Investigating earthquakes means studying past seismic events or, increasingly, analyzing elaborate computerized simulations – the latter of which Associate Professor of computer science Christopher Brooks will do as part of a shared grant worth $1.8 million from the National Science Foundation.
The multi-year shared grant allows for collaborative research from the University of San Francisco’s Brooks and scientists at the Information Sciences Institute at the University of Southern California, Lawrence Berkeley National Laboratory, and the University of Delaware through 2012.
Brooks intends to use $100,000 of the grant to make complex computerized modeling faster, easier, and less mysterious.
“The old-school way to do this is to look at past events – what happened last time there was a quake,” Brooks said. “Unfortunately, this doesn’t help with new types of quakes, and doesn’t account for any changes to the area since the last quake.”
From earthquakes and climate change to astronomical star formation, more and more of today’s scientists use large-scale simulations run on hundreds or thousands of clustered computers to study natural phenomena. But, with so many computers dependent on one another, crashes are frequent and simulations can take unexplained days or weeks to complete.
In one of the simpler cases Brooks’ team has solved, scientists noticed a prolonged delay in a simulation.

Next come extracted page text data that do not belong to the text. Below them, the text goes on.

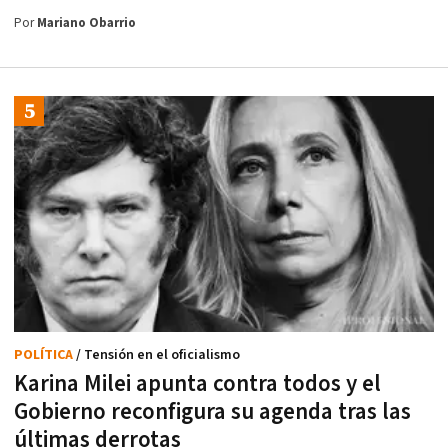
Por
Mariano Obarrio
POLÍTICA
/ Tensión en el oficialismo
Karina Milei apunta contra todos y el
Gobierno reconfigura su agenda tras las
últimas derrotas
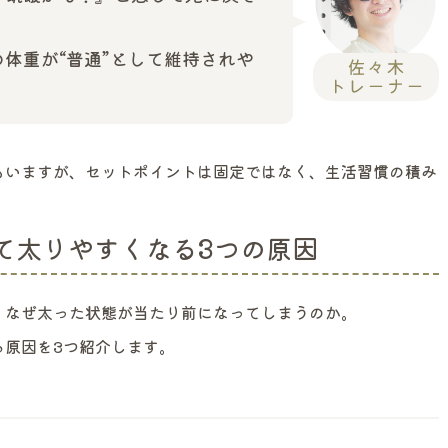
体重が“普通”として維持されや
もいますが、セットポイントは固定ではなく、生活習慣の積み
て太りやすくなる3つの原因
、なぜ太った状態が当たり前になってしまうのか。
る原因を3つ紹介します。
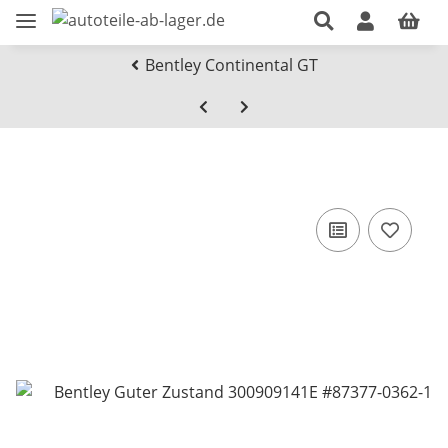
Bentley Continental GT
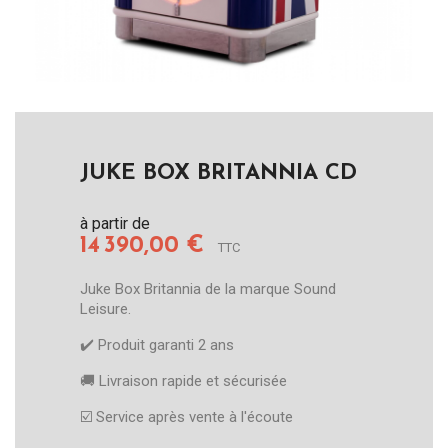
JUKE BOX BRITANNIA CD
à partir de
14 390,00 €
TTC
Juke Box Britannia de la marque Sound
Leisure.
✔️​ Produit garanti 2 ans
🚚​ Livraison rapide et sécurisée
☑️​ Service après vente à l'écoute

Following weeks of painstaking analysis of computer logs, it was discovered that one of the hundreds of computers working on the simulation was set to the wrong time, delaying the others.

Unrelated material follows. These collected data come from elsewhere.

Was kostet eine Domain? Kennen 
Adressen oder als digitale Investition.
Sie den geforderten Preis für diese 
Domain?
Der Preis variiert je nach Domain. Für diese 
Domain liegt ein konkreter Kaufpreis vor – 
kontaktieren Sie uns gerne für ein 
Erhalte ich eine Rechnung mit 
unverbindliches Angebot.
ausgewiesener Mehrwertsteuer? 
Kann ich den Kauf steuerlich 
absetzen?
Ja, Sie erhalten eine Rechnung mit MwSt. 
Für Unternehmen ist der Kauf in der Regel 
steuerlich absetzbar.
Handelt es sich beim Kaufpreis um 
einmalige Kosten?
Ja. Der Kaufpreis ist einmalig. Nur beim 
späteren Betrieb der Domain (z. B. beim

“On one hand, this is a trivial sort of error and not very interesting,” Brooks said. “On the other hand, it would’ve been very hard for the scientists to realize what the problem was without the analytical tools we’ve built.”
Using the $1.8 million grant, the team intends to engineer additional software tools to improve simulation project oversight, management, and debugging so that scientists can spend more time doing science and less time figuring out why a computer isn’t working properly, Brooks said.
By running such simulations, scientists hope to not only be able to predict earthquakes but, eventually, their severity. Information gleaned from simulations could lead to such practical applications as the improved construction and retrofitting for buildings, highways, and dams, Brooks said.
Included in the grant are funds for USF computer science students to become involved in developing tools to help scientists better monitor and debug their research – work that could open opportunities for USF students to work at Lawrence Berkeley National Laboratory, Brooks said.